Segment Start: Data records
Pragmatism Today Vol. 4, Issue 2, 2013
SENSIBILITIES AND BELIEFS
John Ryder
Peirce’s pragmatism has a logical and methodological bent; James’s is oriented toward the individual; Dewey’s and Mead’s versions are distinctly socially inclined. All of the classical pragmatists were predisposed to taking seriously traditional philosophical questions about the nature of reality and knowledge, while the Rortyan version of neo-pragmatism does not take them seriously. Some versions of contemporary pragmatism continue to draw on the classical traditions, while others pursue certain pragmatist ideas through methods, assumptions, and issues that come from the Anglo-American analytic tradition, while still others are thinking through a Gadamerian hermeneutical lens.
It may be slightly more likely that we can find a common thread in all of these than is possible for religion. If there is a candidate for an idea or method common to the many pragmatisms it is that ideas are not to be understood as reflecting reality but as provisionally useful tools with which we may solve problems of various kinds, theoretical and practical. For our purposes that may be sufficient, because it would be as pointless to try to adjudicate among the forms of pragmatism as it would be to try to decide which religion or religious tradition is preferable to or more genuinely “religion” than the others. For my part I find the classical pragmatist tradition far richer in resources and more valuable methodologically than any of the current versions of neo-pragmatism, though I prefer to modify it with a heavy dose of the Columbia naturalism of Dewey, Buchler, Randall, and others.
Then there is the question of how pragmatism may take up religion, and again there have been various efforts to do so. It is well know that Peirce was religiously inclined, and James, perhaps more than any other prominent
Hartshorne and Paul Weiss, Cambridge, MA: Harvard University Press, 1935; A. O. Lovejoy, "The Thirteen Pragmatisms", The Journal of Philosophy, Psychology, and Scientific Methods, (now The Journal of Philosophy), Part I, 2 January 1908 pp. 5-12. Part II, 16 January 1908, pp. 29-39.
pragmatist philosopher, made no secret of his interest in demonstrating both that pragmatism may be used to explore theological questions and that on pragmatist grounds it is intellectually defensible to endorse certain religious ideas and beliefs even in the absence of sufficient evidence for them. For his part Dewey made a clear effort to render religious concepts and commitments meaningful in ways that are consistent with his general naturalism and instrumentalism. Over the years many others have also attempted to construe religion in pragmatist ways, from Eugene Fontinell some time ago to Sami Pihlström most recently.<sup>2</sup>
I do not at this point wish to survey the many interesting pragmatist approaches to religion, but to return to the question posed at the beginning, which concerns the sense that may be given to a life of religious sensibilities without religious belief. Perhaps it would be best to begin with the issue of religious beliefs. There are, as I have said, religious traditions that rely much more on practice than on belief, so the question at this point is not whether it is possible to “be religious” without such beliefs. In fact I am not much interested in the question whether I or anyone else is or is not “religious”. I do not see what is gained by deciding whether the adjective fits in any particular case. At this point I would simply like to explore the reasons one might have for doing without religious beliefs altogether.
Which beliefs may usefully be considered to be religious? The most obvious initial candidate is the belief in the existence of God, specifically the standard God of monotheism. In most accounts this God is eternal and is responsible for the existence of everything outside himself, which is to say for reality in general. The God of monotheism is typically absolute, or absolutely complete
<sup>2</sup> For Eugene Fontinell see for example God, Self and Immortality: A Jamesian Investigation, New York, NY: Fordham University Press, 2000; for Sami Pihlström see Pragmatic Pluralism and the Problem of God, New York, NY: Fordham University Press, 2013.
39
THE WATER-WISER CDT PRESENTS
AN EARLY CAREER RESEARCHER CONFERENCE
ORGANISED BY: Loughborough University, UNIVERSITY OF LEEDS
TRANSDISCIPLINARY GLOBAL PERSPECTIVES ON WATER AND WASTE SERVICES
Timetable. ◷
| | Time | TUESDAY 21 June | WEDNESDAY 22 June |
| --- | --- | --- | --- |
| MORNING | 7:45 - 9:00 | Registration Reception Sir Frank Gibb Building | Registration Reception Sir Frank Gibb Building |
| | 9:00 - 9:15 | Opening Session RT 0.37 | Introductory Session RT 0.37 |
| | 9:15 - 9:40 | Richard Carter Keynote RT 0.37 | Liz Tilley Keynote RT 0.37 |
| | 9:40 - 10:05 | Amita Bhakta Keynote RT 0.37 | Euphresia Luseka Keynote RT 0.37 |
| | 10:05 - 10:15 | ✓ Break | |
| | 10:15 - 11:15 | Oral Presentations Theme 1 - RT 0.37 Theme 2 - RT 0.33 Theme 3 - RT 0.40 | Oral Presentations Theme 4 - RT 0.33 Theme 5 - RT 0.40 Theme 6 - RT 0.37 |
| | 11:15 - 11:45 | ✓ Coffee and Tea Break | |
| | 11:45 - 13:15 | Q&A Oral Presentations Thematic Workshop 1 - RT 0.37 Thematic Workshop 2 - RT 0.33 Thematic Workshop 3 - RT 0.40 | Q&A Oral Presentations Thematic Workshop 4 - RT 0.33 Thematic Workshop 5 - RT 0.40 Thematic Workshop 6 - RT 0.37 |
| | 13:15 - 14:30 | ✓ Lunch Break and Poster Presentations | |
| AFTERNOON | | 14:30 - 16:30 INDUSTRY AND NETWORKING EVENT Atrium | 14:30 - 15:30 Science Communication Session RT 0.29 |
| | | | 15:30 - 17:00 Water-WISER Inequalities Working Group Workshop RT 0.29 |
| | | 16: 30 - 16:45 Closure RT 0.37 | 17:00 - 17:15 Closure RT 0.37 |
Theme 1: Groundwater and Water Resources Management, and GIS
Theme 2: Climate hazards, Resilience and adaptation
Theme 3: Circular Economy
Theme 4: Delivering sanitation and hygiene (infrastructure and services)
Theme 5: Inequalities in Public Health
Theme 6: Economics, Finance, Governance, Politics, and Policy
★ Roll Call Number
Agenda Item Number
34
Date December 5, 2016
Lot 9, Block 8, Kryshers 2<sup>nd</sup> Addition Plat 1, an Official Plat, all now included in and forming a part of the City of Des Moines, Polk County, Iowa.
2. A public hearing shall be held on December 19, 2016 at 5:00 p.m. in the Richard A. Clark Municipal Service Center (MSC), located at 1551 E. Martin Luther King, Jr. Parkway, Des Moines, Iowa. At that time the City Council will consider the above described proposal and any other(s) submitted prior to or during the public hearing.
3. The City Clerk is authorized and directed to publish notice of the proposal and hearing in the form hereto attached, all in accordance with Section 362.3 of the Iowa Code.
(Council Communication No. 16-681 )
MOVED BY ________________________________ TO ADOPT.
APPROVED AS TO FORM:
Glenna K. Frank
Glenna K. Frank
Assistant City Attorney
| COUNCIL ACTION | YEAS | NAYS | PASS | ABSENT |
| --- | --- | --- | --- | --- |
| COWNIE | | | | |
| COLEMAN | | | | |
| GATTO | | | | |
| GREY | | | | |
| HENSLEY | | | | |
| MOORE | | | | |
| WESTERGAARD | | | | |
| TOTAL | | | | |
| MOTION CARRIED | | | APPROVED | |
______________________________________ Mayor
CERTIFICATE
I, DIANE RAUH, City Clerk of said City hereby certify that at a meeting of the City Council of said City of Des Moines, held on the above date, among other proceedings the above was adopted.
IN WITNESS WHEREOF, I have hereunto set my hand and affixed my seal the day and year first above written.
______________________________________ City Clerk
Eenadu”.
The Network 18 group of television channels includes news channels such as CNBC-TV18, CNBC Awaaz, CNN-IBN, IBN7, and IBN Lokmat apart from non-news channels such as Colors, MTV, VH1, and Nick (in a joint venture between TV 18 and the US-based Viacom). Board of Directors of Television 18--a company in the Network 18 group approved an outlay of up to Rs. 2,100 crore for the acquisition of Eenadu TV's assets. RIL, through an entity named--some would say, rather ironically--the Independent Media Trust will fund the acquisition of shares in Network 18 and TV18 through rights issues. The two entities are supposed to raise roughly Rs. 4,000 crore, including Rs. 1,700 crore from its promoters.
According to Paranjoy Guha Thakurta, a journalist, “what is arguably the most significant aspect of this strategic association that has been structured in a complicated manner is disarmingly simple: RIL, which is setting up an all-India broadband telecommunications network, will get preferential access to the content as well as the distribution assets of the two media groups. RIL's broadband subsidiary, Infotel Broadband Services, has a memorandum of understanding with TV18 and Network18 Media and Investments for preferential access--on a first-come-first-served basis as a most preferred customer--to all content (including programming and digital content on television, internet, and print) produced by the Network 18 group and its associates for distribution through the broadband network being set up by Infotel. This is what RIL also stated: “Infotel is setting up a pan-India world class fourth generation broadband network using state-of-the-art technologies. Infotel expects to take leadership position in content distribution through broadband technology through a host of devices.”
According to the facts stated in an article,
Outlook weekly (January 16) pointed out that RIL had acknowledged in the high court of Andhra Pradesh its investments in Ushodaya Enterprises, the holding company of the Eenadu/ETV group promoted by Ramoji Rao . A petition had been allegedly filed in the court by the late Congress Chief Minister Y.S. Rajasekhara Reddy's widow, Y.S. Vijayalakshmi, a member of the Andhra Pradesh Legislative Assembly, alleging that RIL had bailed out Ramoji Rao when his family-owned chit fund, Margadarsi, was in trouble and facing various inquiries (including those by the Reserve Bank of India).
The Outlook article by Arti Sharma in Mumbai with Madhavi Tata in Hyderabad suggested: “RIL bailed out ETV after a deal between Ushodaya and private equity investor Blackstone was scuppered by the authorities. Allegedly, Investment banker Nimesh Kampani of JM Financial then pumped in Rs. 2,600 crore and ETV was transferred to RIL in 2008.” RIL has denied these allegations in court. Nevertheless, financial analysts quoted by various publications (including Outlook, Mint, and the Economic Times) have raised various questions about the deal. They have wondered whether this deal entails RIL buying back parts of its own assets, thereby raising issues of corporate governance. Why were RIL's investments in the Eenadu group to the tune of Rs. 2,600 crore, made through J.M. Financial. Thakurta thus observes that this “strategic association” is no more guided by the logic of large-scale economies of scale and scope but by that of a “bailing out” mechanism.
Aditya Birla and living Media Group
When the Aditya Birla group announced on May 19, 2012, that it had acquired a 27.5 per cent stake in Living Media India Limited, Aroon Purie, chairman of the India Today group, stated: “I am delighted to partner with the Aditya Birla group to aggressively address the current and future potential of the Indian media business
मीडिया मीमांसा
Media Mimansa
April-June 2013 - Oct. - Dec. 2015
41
Segment End: Data records
Brief.
A word-for-word copy of the lines above from the one with "Theme 5: Inequalities in Public Health" through the one with "Lot 9, Block", inclusive, is the only output wanted.

Result.
Theme 5: Inequalities in Public Health
Theme 6: Economics, Finance, Governance, Politics, and Policy
★ Roll Call Number
Agenda Item Number
34
Date December 5, 2016
Lot 9, Block 8, Kryshers 2<sup>nd</sup> Addition Plat 1, an Official Plat, all now included in and forming a part of the City of Des Moines, Polk County, Iowa.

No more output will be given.